Dalam hal ini, pemegang SHM memiliki hak penuh atas tanah tersebut, termasuk hak untuk menjual, menghibahkan, atau mewariskannya. SHM tidak memiliki batas waktu kepemilikan, berbeda dengan Hak Guna Bangunan (HGB) atau Hak Pakai.
Masyarakat bisa mengajukan perpindahan status dari HGB ke SHM sepanjang memenuhi syarat yang berlaku. Adapun beberapa syaratnya antara lain sebagai berikut.

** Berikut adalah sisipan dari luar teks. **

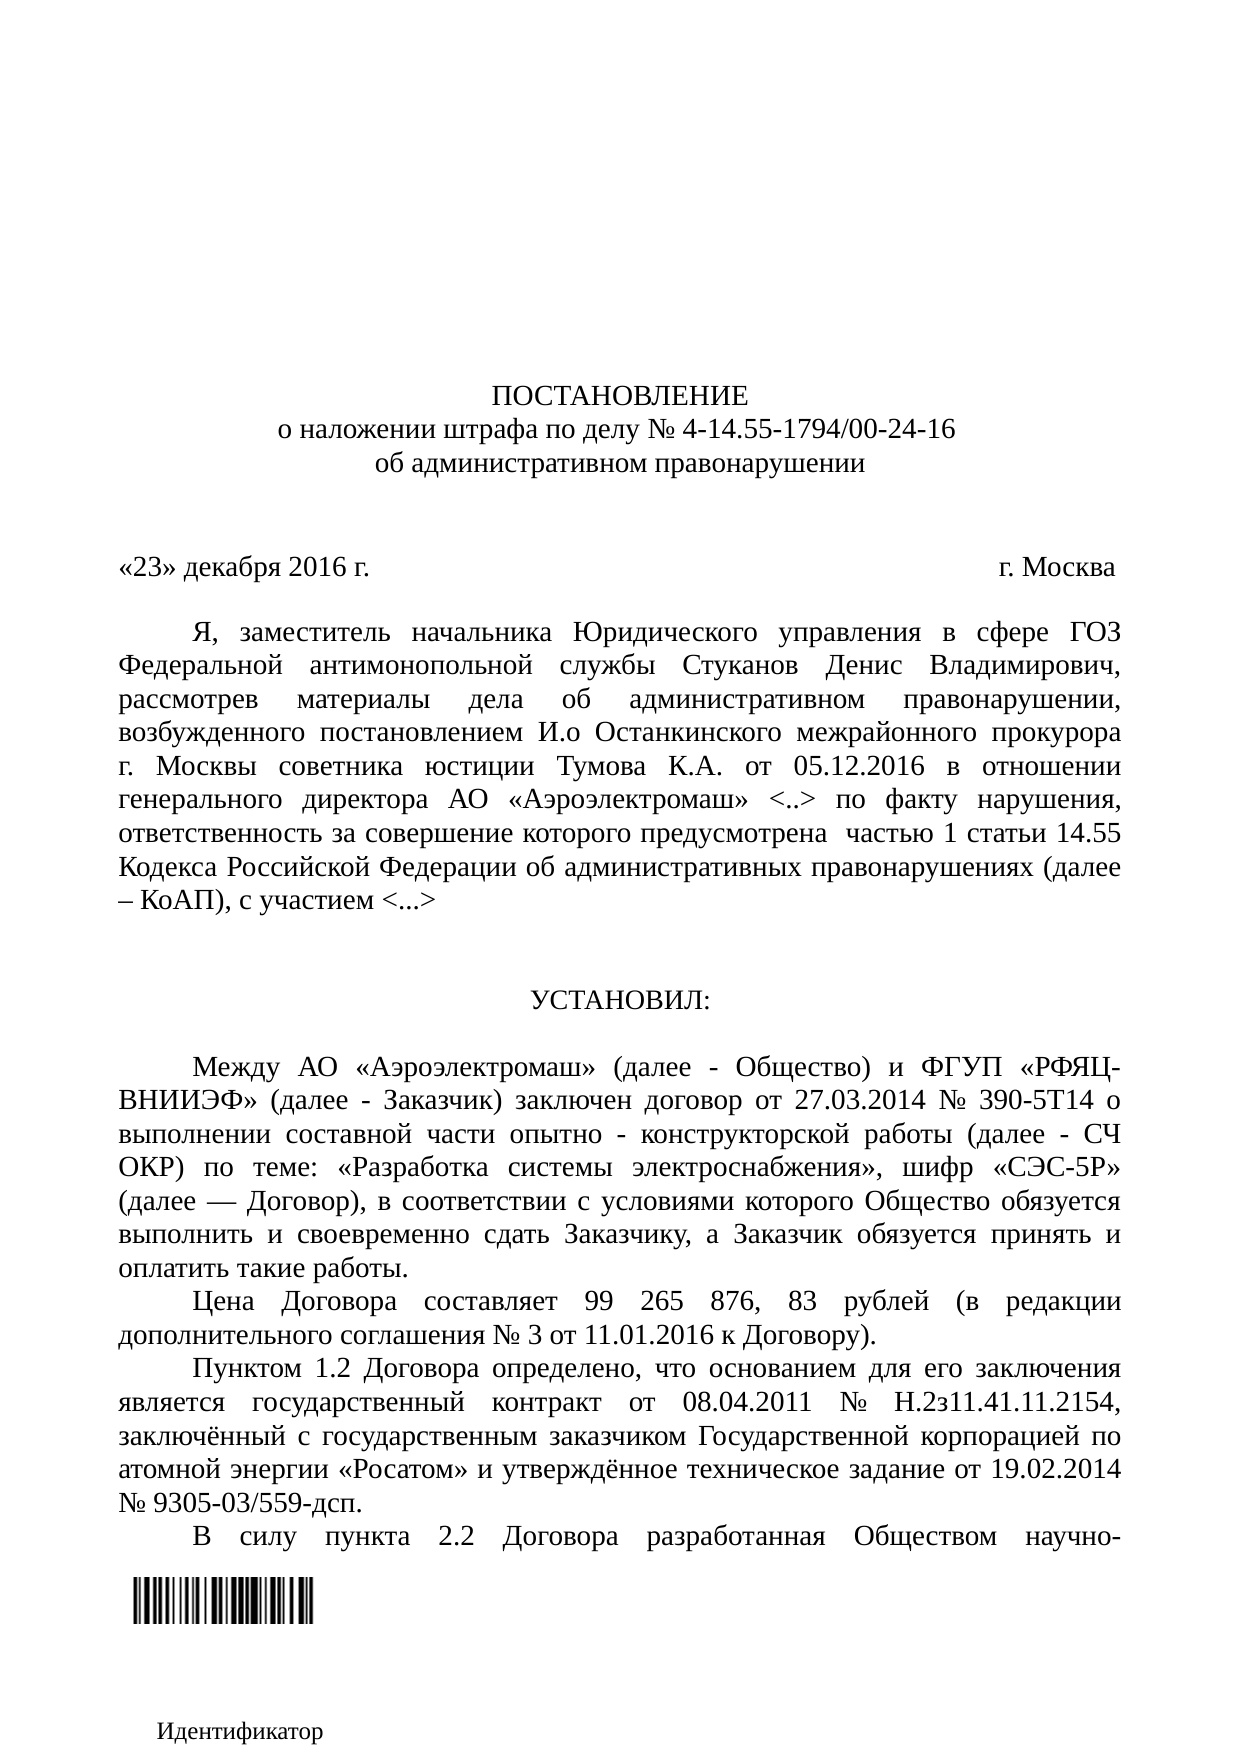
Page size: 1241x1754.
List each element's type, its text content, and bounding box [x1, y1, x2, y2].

text Между АО «Аэроэлектромаш» (далее - Общество) и ФГУП «РФЯЦ-ВНИИЭФ» (далее - Заказчик) заключен договор от 27.03.2014 № 390-5Т14 о выполнении составной части опытно - конструкторской работы (далее - СЧ ОКР) по теме: «Разработка системы электроснабжения», шифр «СЭС-5Р» (далее — Договор), в соответствии с условиями которого Общество обязуется выполнить и своевременно сдать Заказчику, а Заказчик обязуется принять и оплатить такие работы. [118, 1049, 1122, 1283]
text об административном правонарушении [118, 445, 1122, 478]
text о наложении штрафа по делу № 4-14.55-1794/00-24-16 [118, 411, 1122, 445]
text Я, заместитель начальника Юридического управления в сфере ГОЗ Федеральной антимонопольной службы Стуканов Денис Владимирович, рассмотрев материалы дела об административном правонарушении, возбужденного постановлением И.о Останкинского межрайонного прокурора г. Москвы советника юстиции Тумова К.А. от 05.12.2016 в отношении генерального директора АО «Аэроэлектромаш» <..> по факту нарушения, ответственность за совершение которого предусмотрена частью 1 статьи 14.55 Кодекса Российской Федерации об административных правонарушениях (далее – КоАП), с участием <...> [118, 614, 1122, 916]
text Пунктом 1.2 Договора определено, что основанием для его заключения является государственный контракт от 08.04.2011 № Н.2з11.41.11.2154, заключённый с государственным заказчиком Государственной корпорацией по атомной энергии «Росатом» и утверждённое техническое задание от 19.02.2014 № 9305-03/559-дсп. [118, 1351, 1122, 1518]
text УСТАНОВИЛ: [118, 983, 1122, 1015]
text «23» декабря 2016 г. г. Москва [118, 549, 1120, 582]
text В силу пункта 2.2 Договора разработанная Обществом научно- [118, 1518, 1122, 1552]
text ПОСТАНОВЛЕНИЕ [118, 378, 1122, 411]
picture [118, 1577, 331, 1624]
text Цена Договора составляет 99 265 876, 83 рублей (в редакции дополнительного соглашения № 3 от 11.01.2016 к Договору). [118, 1283, 1122, 1351]
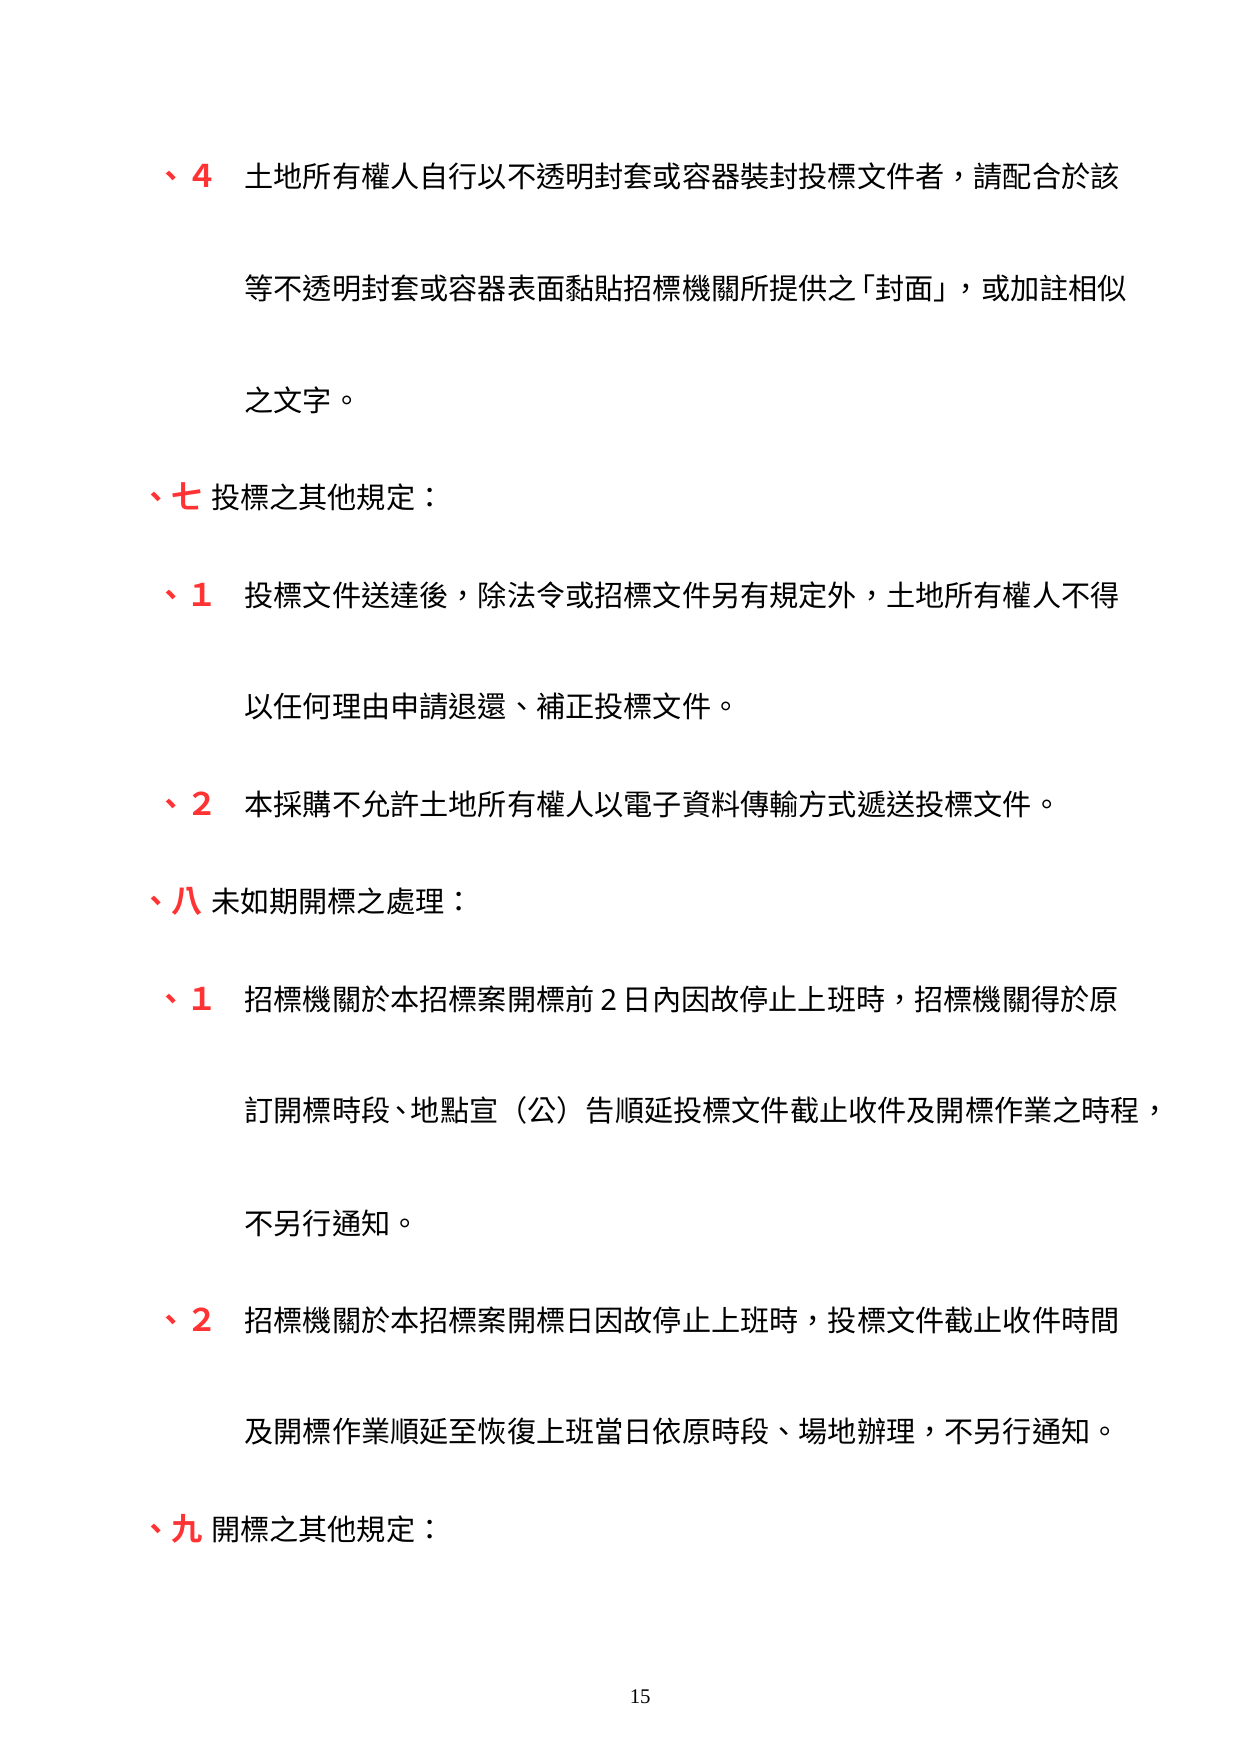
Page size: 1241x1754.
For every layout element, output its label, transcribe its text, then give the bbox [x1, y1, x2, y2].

subtitle 開標之其他規定： [140, 1489, 1127, 1564]
subtitle 投標之其他規定： [140, 458, 1127, 533]
subtitle 投標文件送達後，除法令或招標文件另有規定外，土地所有權人不得以任何理由申請退還、補正投標文件。 [155, 555, 1127, 743]
subtitle 招標機關於本招標案開標前2日內因故停止上班時，招標機關得於原訂開標時段、地點宣（公）告順延投標文件截止收件及開標作業之時程，不另行通知。 [155, 959, 1140, 1259]
subtitle 未如期開標之處理： [140, 861, 1140, 936]
subtitle 招標機關於本招標案開標日因故停止上班時，投標文件截止收件時間及開標作業順延至恢復上班當日依原時段、場地辦理，不另行通知。 [155, 1280, 1140, 1468]
subtitle 本採購不允許土地所有權人以電子資料傳輸方式遞送投標文件。 [155, 764, 1127, 839]
subtitle 土地所有權人自行以不透明封套或容器裝封投標文件者，請配合於該等不透明封套或容器表面黏貼招標機關所提供之「封面」，或加註相似之文字。 [155, 136, 1127, 436]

- Mengisi formulir permohonan yang ditandatangani di atas meterai atau surat kuasa jika dikuasakan.
- Melampirkan fotokopi identitas pemohon, baik Kartu Tanda Penduduk (KTP) atau Kartu Keluarga (KK), serta kuasa apabila dikuasakan.
- Melampirkan fotokopi Surat Pemberitahuan Pajak Terhutang Pajak Bumi dan Bangunan (SPPT PBB) tahun berjalan yang telah dicocokkan dengan aslinya oleh petugas loket.
- Menyerahkan bukti bayar uang pemasukan pada saat pendaftaran hak.
- Melampirkan sertifikat HGB.
- Melampirkan izin mendirikan bangunan (IMB) atau surat keterangan kepala desa/lurah untuk rumah tinggal dengan luas maksimal 600 meter persegi.
Sementara itu, biaya perpindahan dari HGB ke SHM dikenakan tarif Penerimaan Negara Bukan Pajak (PNBP) sesuai dalam Peraturan Pemerintah (PP) Nomor 128 Tahun 2015 tentang Jenis dan Tarif atas Jenis PNBP yang Berlaku pada Kementerian Agraria dan Tata Ruang/Badan Pertanahan Nasional (ATR/BPN).
Dalam peraturan tersebut disebutkan bahwa pendaftaran perubahan HGB menjadi SHM atau hak milik dikenakan biaya sebesar Rp50.000 per bidang tanah. Biaya Rp50.000 itu berlaku untuk status HGB dengan pemanfaatan rumah tinggal seluas maksimal 600 meter persegi. Tak hanya itu, biaya yang sama juga berlaku untuk perubahan HGB dengan pemanfaatan rumah toko seluas maksimal 120 meter persegi menjadi SHM.
Selain biaya pendaftaran tersebut, mengubah HGB menjadi SHM juga perlu mempersiapkan sejumlah biaya seperti Bea Perolehan Hak Atas Tanah dan Bangunan (BPHTB), biaya pengukuran, dan biaya konstatering rapport untuk tanah lebih dari 600 m2.